→ **What the exercise asks**
The records below hold pictures; please leave those out and retype the rest exactly.

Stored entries
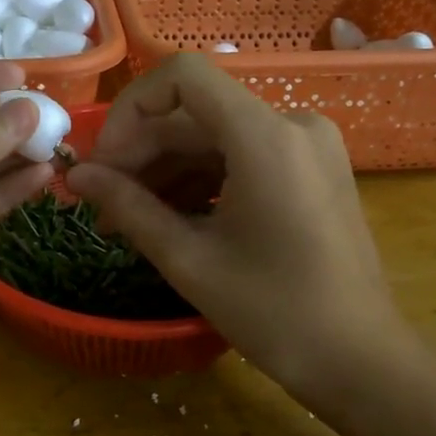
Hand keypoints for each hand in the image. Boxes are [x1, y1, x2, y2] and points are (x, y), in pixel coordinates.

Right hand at [66, 54, 412, 404]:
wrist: (359, 359)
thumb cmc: (273, 312)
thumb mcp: (188, 259)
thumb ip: (128, 206)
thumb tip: (76, 176)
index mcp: (265, 136)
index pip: (183, 76)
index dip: (131, 110)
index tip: (104, 163)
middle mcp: (292, 124)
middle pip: (195, 114)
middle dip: (141, 154)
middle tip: (100, 203)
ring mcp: (307, 145)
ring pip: (215, 138)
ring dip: (166, 171)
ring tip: (127, 220)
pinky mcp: (311, 169)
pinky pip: (242, 157)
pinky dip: (201, 180)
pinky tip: (170, 218)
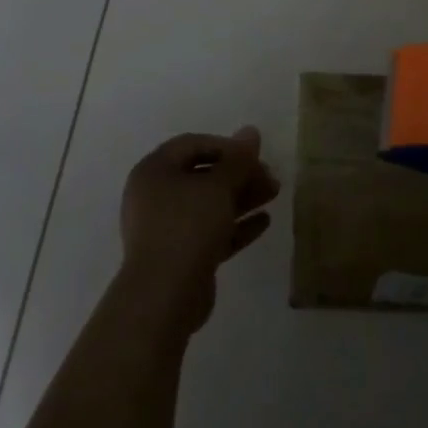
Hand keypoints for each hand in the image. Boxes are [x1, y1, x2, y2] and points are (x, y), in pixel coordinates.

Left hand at [117, 127, 279, 334]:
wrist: (164, 296)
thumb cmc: (187, 227)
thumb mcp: (219, 186)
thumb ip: (238, 159)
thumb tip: (251, 130)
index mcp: (154, 171)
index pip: (193, 144)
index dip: (226, 146)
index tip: (254, 156)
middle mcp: (155, 196)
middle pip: (203, 175)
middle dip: (239, 175)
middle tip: (270, 177)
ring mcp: (165, 228)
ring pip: (208, 205)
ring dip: (241, 198)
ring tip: (274, 194)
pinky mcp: (179, 256)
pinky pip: (209, 232)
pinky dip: (234, 225)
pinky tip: (264, 222)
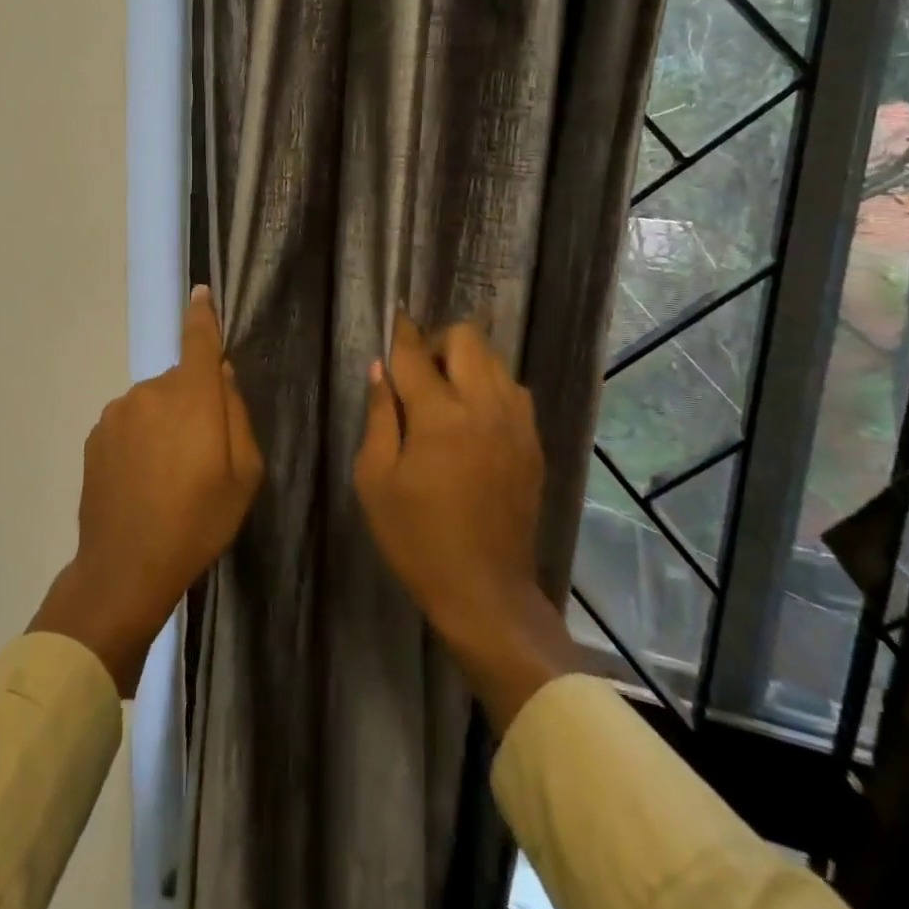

→ **Task solution**
Hand keypoints for each hand in the image. Boxes are [x1, y1, x2, y2] and points are (x, y), in pixel coordinates.

Right hand at [66, 54, 412, 404]:
wrist: (359, 359)
thumb cmc: (273, 312)
thumb mcp: (188, 259)
thumb ip: (128, 206)
thumb tip: (76, 176)
index mcp: (265, 136)
index pip: (183, 76)
index dip: (131, 110)
index tip: (104, 163)
middle mcp: (292, 124)
middle pip: (195, 114)
middle dip: (141, 154)
middle tip: (100, 203)
ring mcp: (307, 145)
ring pip: (215, 138)
ring dip: (166, 171)
ring tip: (127, 220)
pinky mcp: (311, 169)
pinky pip: (242, 157)
pinky dip: (201, 180)
pinky tip: (170, 218)
Hand keypoints for each hand in the image. Boxes are [x1, y1, x2, y2] and points are (x, y), in pixel coordinates.

Left hand at [117, 127, 279, 334]:
wrist: (164, 296)
thumb cmc: (187, 227)
thumb mcp: (219, 186)
thumb ip: (238, 159)
thumb tip: (251, 130)
index mcp: (154, 171)
index pip: (193, 144)
index dip: (226, 146)
index tip: (254, 156)
middle mcp: (155, 196)
middle pip: (203, 175)
middle dip: (239, 175)
middle tip: (270, 177)
ring mcp: (165, 228)
ring pip: (208, 205)
ring dip: (241, 198)
ring tip: (274, 194)
pinky mcp: (179, 256)
pinky pip: (209, 232)
pinky dip: (234, 225)
pinky tip: (264, 222)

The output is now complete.